# Texte proposé
○ ○ ○ ○

Gloire à 1789 !

mardi 3 janvier 2012.
 

Réponse à MMes Deneuve, Parisot, MM. Afflelou, Copé et quelques autres qui détestent la Révolution...

Gloire à toi, année 1789 ! Depuis quelques jours, ton souvenir semble terroriser quelques nantis du nom d’Afflelou, Parisot ou même Deneuve (Et oui ! Même elle. Triste époque pour nos anciennes idoles). Il me faut donc prendre ta défense, chère année 1789, comme nous l’avons fait avec Laurent Maffeis il y a trois mois, quand nous avons publié notre « Robespierre, reviens ! » (Editions Bruno Leprince) précisément sur ce sujet : au Front de Gauche, nous refusons le mépris de la Révolution Française et de ses principales figures, dont celles de Robespierre, St Just ou Marat, accusées de toutes les vilénies.

1789 ! Comment être français, vraiment, c’est-à-dire républicain, et flétrir cette belle date ? 1789 ! Le monde entier le sait, ce fut la fin de la monarchie absolue dans ce qui était alors le pays le plus peuplé d’Europe et peut être le plus puissant. 1789 ! Pour le peuple de France, cette année là, un soleil s’est levé, non seulement sur lui-même, mais sur l’humanité entière… 1789 ! Ce fut le début d’une Révolution dont la flamme, deux siècles après, brûle encore !

1789 ! Pour eux, 223 ans plus tard, cette date les effraye encore. Eux ? Les héritiers des profiteurs de l’ordre ancien qui furent alors forcer de partager enfin une part de leurs richesses après des siècles d’égoïsme et de spoliation. Eux ? Il y a deux siècles, on les nommait aristocratie, aujourd’hui, ils sont devenus oligarchie. Oui, une oligarchie mélangeant hommes d’affaires, responsables politiques et de médias, et bien sur quelques gens de spectacle, tous si généreusement payés sans que l’on comprenne pourquoi.

○ ○ ○ ○

# Matériel fourni
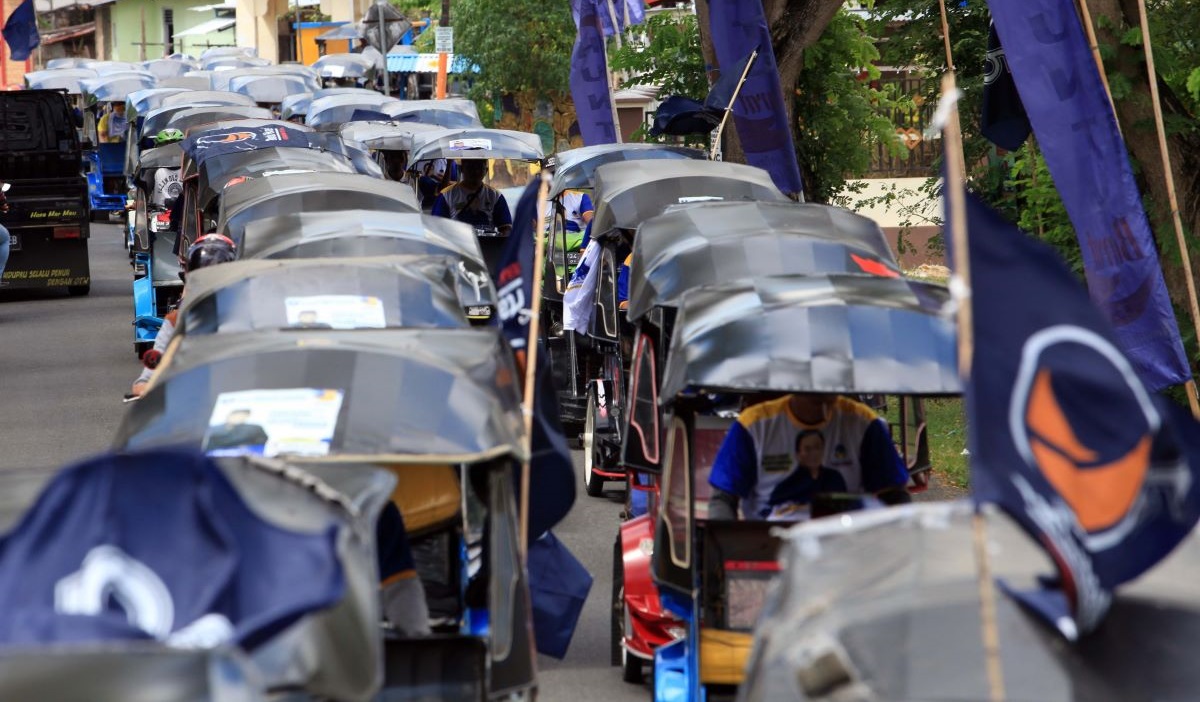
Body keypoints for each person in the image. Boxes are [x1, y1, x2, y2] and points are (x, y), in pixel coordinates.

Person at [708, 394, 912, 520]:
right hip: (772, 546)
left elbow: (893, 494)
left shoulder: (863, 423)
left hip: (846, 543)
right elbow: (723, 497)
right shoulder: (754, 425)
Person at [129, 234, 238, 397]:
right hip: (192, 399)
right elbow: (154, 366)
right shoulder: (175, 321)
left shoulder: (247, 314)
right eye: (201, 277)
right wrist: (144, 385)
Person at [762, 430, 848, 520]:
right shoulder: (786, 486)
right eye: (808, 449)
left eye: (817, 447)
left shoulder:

○ ○ ○ ○

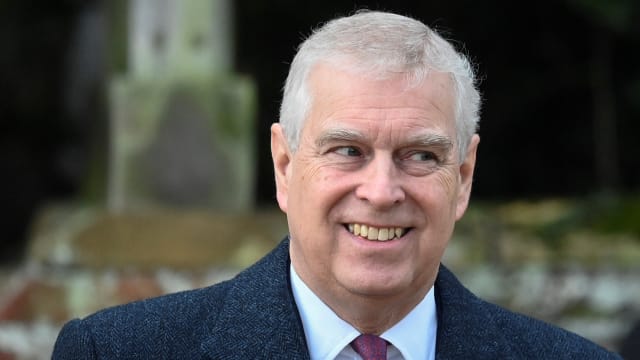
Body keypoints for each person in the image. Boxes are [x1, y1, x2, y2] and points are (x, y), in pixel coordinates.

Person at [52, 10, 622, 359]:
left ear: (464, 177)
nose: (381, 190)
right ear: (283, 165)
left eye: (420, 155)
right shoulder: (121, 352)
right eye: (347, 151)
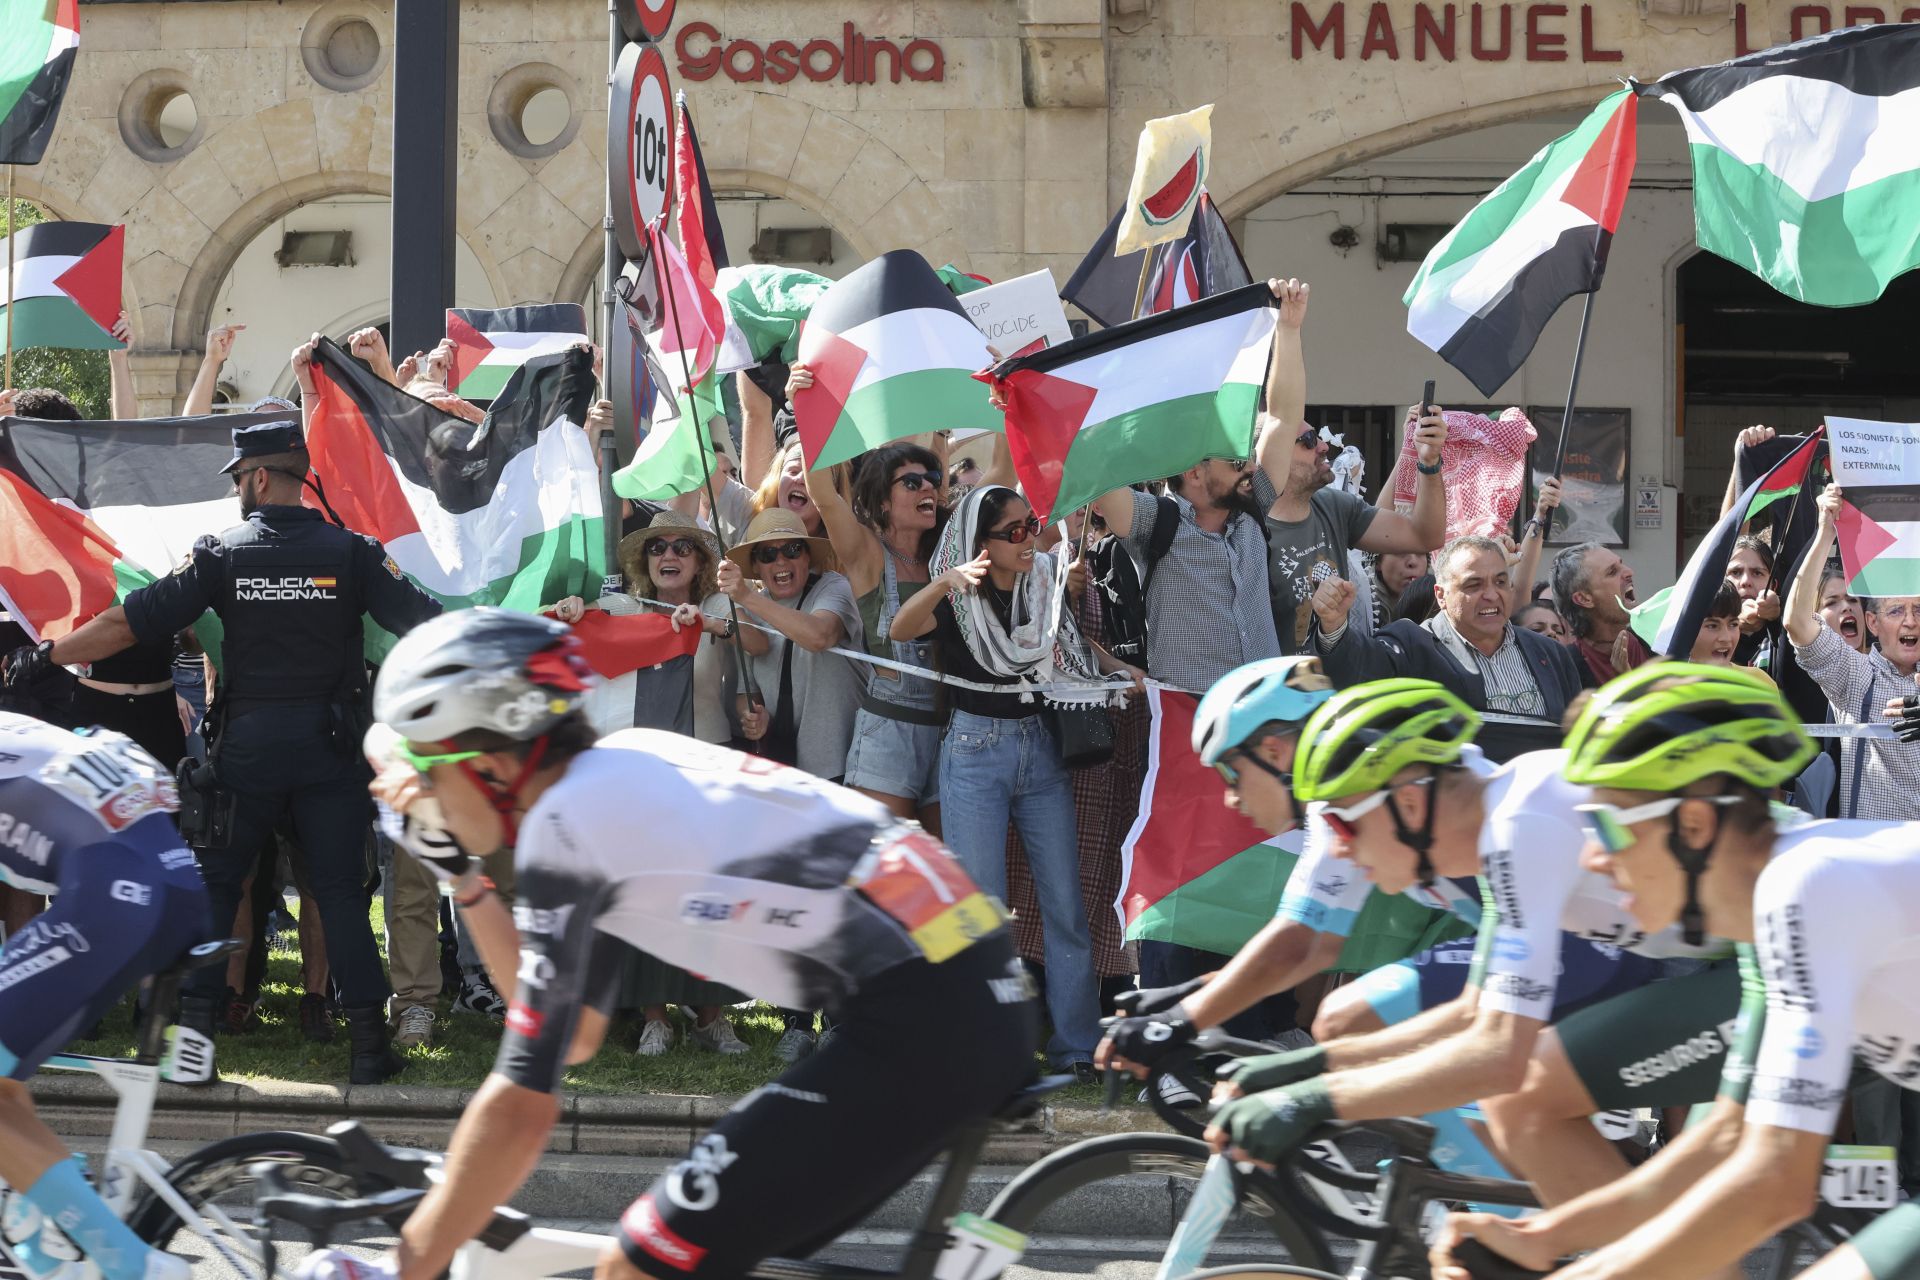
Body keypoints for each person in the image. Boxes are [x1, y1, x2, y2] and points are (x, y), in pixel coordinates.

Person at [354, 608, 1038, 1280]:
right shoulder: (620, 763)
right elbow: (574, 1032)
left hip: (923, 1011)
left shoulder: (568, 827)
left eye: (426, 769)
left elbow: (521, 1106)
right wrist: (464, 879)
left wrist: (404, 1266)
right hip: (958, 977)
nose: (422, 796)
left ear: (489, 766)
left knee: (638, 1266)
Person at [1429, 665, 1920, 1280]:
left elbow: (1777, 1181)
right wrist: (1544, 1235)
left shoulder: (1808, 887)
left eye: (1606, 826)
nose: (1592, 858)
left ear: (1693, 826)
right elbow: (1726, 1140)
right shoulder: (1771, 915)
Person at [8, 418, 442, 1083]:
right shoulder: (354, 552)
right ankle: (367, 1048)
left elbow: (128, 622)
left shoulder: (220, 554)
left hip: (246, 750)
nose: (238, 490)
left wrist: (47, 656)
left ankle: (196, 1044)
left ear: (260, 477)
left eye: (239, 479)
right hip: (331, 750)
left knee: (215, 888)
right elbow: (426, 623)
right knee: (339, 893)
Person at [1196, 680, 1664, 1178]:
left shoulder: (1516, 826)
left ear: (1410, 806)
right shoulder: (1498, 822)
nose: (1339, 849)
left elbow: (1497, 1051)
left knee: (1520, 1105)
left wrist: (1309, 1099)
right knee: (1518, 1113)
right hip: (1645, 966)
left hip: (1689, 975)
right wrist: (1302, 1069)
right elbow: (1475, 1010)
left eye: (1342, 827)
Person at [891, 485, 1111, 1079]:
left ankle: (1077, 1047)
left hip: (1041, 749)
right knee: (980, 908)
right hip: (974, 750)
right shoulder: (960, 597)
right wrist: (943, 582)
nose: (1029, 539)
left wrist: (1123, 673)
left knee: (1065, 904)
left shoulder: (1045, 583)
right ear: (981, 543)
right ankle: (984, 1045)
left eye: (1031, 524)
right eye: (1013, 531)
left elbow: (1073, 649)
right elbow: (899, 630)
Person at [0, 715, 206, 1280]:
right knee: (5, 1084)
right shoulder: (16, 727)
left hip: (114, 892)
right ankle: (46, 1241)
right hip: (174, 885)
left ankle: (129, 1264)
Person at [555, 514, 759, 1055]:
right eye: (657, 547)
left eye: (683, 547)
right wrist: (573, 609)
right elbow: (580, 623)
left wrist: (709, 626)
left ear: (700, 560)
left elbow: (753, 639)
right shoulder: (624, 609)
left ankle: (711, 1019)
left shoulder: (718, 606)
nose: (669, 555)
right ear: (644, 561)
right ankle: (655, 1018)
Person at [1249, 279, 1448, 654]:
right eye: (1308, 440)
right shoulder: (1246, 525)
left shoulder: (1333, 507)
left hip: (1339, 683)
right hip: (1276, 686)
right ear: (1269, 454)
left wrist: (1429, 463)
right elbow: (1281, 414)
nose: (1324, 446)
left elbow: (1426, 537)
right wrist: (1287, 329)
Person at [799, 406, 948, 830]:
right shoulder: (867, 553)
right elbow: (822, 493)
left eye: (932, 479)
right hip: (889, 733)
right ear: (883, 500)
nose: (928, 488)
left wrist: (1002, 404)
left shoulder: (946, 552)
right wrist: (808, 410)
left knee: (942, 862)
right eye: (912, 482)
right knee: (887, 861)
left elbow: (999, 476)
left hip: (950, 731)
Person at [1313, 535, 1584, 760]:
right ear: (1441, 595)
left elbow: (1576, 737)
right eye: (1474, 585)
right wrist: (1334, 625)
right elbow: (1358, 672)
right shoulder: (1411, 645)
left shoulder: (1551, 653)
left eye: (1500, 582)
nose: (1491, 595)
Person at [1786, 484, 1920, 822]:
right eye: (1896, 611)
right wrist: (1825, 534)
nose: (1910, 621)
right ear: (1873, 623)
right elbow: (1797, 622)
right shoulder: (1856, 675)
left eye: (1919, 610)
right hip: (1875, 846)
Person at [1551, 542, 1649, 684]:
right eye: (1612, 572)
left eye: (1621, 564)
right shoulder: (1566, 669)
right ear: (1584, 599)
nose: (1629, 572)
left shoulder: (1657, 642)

○ ○ ○ ○

# Consignes
1/ Traduisez en anglais cette phrase du texte sur 1789 : « Ce fut le début d’une Révolution dont la flamme, deux siècles après, brûle encore ! »
2/ Rédigez la suite du texte sur 1789 après sa dernière phrase.

# Vos réponses
1/ It was the beginning of a Revolution whose flame, two centuries later, still burns!

2/
1789 ! Laurence Parisot, Catherine Deneuve, Alain Afflelou, qui après Jean-François Copé et beaucoup d’autres comme MM. Bruno Gollnish et les Le Pen père et fille, prononcent cette date comme un juron, une honte, une insulte… 1789 ! Pour le peuple de France, ce fut pourtant la grande rupture qui marqua le véritable point de départ d’une ère nouvelle de son histoire. A ce titre, ce fut une date lumineuse. Après des siècles de servitude durant lesquels une monarchie parasitaire fit régner un ordre injuste et brutal, où elle massacra, tortura, mentit, humilia… on allait tenter de bâtir un monde nouveau. 1789 ! Et enfin, sur cette terre, on ne fut plus sujet du roi, mais Citoyen. 1789 ! L’obscurantisme religieux, complice de la couronne, allait subir un coup d’arrêt. 1789 ! Le 20 juin, dans une modeste salle où d’ordinaire on jouait au jeu de paume, 578 représentants du Tiers-état firent le serment de ne pas se séparer avant que ne soit élaborée une Constitution et... ils tinrent parole ! 1789 ! Le 14 juillet, le peuple de Paris en colère détruisit la Bastille, cette prison infâme, symbole de l’oppression royale où n’importe qui pouvait se retrouver en prison sans plus d’explication. 1789 ! La nuit du 4 août, les représentants du peuple, certes sous la pression des évènements, abolirent les privilèges et une bonne partie du régime féodal. 1789 ! Le 26 août, on proclama même une Déclaration des Droits de l’Homme et du Citoyen, qui fait encore la fierté de notre pays à travers le monde…. 1789 ! Jamais année n’avait été aussi féconde pour accorder des droits nouveaux aux Hommes. Sous son impulsion, quelques années plus tard, on mit un terme à l’esclavage, on accorda les droits civiques aux juifs et on accorda la liberté religieuse ancêtre de la laïcité. 1789 ! Grâce à toi, la question sociale commença à être débattu sérieusement. On voulu alors contrôler les prix, rendre l’impôt plus juste, donner des droits aux travailleurs….etc, nombre de choses qui prendront une dimension plus ample en 1793. Oui, il faut aimer et faire aimer 1789. Il faut être fier de cette année, où sur le sol de France, on a parlé à l’humanité entière pour lui tenir un langage de fraternité.

1789 ! Comme professeur d’histoire, dans mon lycée professionnel, j’apprends à mes élèves à t’admirer, à te comprendre, à t’utiliser encore comme source d’inspiration. Et je m’indigne que des gens à priori cultivé, et si privilégié, détruise mon travail, en ne pensant qu’à leur compte en banque et en faisant de 1789 une date sombre, dont il faudrait se méfier. J’exagère ? Jugez plutôt.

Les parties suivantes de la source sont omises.